En tant que PDG et président d’Atlantic Sea Farms, Warner, âgé de 38 ans, utilise des algues pour révolutionner discrètement l’industrie de la pêche en difficulté du Maine.

Le long de la côte du Maine, des milliers de lignes comme celle-ci ont été plantées par des pêcheurs cultivant des algues en partenariat avec son entreprise. À l’automne, les pêcheurs plantent de minuscules graines de varech sur les cordes de 1 000 pieds de long et, à la fin du printemps, près de 6 000 livres de varech sucré frais sont attachés à chacun. Les algues sont récoltées, surgelées et utilisées pour fabriquer des cubes de varech pour les smoothies, ainsi que de la salade d’algues, du kraut aux algues et plus encore.

Les algues sont la nouvelle culture commerciale du Maine.

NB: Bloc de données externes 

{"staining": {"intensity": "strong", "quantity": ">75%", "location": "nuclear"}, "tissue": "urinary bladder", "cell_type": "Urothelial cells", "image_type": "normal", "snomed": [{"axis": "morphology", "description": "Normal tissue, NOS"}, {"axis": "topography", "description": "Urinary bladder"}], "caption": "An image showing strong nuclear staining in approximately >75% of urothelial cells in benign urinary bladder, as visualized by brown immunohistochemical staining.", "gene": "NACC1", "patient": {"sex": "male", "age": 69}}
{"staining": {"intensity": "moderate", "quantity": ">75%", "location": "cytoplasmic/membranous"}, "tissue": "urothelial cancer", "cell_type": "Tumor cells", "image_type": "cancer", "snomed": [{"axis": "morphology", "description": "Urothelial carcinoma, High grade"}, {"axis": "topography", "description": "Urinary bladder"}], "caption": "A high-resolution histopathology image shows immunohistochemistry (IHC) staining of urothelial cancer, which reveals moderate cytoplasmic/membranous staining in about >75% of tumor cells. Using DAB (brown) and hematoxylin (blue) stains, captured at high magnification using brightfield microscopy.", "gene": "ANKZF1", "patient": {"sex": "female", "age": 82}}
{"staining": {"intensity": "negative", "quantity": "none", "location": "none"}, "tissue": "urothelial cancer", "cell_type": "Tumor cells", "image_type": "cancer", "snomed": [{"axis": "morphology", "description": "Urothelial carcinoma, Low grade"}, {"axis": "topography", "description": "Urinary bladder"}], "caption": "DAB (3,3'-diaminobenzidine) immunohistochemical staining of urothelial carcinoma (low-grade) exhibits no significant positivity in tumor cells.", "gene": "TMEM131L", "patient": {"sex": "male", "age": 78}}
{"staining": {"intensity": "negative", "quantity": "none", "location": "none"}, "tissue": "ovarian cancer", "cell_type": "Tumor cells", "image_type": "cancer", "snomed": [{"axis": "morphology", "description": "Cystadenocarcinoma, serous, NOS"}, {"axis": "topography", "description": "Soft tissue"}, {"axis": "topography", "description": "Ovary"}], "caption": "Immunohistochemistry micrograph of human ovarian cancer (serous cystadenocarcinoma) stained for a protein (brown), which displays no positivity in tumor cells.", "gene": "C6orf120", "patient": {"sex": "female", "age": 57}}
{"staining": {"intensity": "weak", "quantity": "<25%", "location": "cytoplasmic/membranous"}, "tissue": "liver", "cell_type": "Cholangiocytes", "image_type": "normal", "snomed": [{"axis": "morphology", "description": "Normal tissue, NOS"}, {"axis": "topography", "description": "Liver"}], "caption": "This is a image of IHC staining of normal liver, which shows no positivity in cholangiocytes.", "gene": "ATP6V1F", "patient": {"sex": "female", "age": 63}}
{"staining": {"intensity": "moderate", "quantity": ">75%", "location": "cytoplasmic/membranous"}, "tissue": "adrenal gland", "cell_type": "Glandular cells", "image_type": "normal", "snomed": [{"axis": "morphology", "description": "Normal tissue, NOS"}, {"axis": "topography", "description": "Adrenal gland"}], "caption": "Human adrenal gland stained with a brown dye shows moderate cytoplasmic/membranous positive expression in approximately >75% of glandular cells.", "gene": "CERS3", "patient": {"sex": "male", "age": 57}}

Pendant des générations, la côte du Maine a été soutenue par une ressource sous-marine différente : le homard. Le homard est intégré à pratiquement tous les aspects de la vie dans les communautés côtières ; les recettes fiscales, les emplois et l’identité de l’État en dépendent. Mais alors que le changement climatique provoque le réchauffement des eaux côtières du Maine, la vie sous-marine et l’économie construite autour d’elle ont radicalement changé.

Le golfe du Maine se réchauffe plus rapidement que 96 % des océans du monde, augmentant à un rythme de 0,09 degré par an. Ce réchauffement des températures a forcé la population de homards à migrer vers le nord à la recherche d’eaux plus froides, et l’impact sur les pêcheurs du Maine a été profond.

Les algues sont faciles à cultiver, durables et nutritives. Mais ce ne sera jamais du chou frisé.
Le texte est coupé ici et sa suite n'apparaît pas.